Friday, 1 July 2011


Potiche is a word for “decorative vase” but also a term for “trophy wife” and Suzanne Pujol (Catherine Deneuve) is just that. When her husband is taken hostage by the workers at his umbrella factory she takes over and is given a chance to unlock her potential. The year is 1977 and womankind still has a lot to prove, especially in this provincial French setting. Amidst the rampant sexism she goes from strength to strength in this feelgood French flick. Fabrice Luchini gives good sleaze as her husband and Gerard Depardieu plays the local mayor who has some nice chemistry with Deneuve.

The film’s seventies theme offers a camp charm. It’s not a particularly subtle comedy (it has all the hallmarks of a play and was adapted from one) but the key players do not descend into farcical performances. Deneuve in particular gives a quietly effective performance. While her unfabled beauty may have diminished, her acting has only got better.

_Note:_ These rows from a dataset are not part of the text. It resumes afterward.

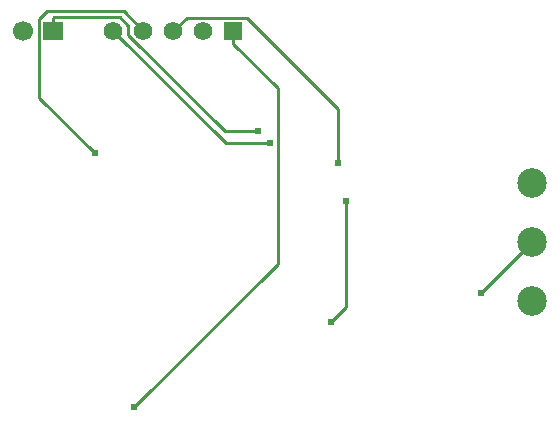
<source format=gbl>
G04 Layer: BottomLayer*
G04 EasyEDA v6.5.40, 2024-08-17 15:48:36*
G04 cb6e2e9fbd21486d88ae5690d2d3dc00,10*
G04 Gerber Generator version 0.2*
G04 Scale: 100 percent, Rotated: No, Reflected: No *
G04 Dimensions in millimeters *
G04 leading zeros omitted , absolute positions ,4 integer and 5 decimal *
%FSLAX45Y45*%
%MOMM*%

%ADD10C,0.2540*%
%ADD11C,1.5748*%
%ADD12R,1.5748X1.5748*%
%ADD13R,1.7000X1.5748*%
%ADD14C,1.7000*%
%ADD15C,2.5000*%
%ADD16C,0.6100*%

%LPD*%
D10*
X5071872Y2032000D02*
G01*
X4639945Y1600072D01*
X1778000Y3822700D02*
G01*
X1613941Y3986758D01*
X959256Y3986758D01*
X898144Y3925646D01*
X898144Y3257956D01*
X1366138Y2789961D01*
X3490671Y2380716D02*
G01*
X3490671Y1483944D01*
X3362959Y1356232D01*
X1016000Y3822700D02*
G01*
X1016000Y3934180D01*
X1016000Y3934180D02*
G01*
X1020216Y3938396D01*
X1578076Y3938396D01*
X1651000Y3865473D01*
X1651000Y3786479D01*
X2465882Y2971596D01*
X2744774Y2971596D01*
X2032000Y3822700D02*
G01*
X2143607Y3934307D01*
X2651023Y3934307D01*
X3423386Y3161944D01*
X3423386Y2705760D01*
X1524000Y3822700D02*
G01*
X2475001Y2871698D01*
X2848305Y2871698D01*
X2540000Y3711219D02*
G01*
X2915208Y3336010D01*
X2915208Y1850136D01*
X1699945Y634872D01*
X2540000Y3822700D02*
G01*
X2540000Y3711219D01*
D11*
G01*
X1524002Y3822700D03*
G01*
X1778002Y3822700D03*
G01*
X2032002Y3822700D03*
G01*
X2286002Y3822700D03*
D12*
G01*
X2540002Y3822700D03*
D13*
G01*
X1016002Y3822700D03*
D14*
G01*
X762002Y3822700D03*
D15*
G01*
X5071874Y2032000D03*
G01*
X5071874Y2531871D03*
G01*
X5071874Y1531873D03*
D16*
G01*
X1699945Y634872D03*
G01*
X2848305Y2871698D03*
G01*
X3423386Y2705760D03*
G01*
X2744774Y2971596D03*
G01*
X3490671Y2380716D03*
G01*
X3362959Y1356232D03*
G01*
X1366138Y2789961D03*
G01*
X4639945Y1600072D03*
M02*

</source>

Alongside the main equal rights issue, Potiche gives us a look at a politically-divided 1970s France. This aids the film’s jocular nature, supplying us with some fun - let’s face it – stereotypes and director Francois Ozon gets away with it because it’s a period piece. Nothing offensive occurs, mind. It is sweet and un-cynical but at the same time has an important (and still relevant) message. Sometimes it takes a story from more prejudiced times to throw a spotlight onto the same problems occurring today. But first and foremost it’s a real giggle and I’d recommend this to anyone old enough to read the subtitles.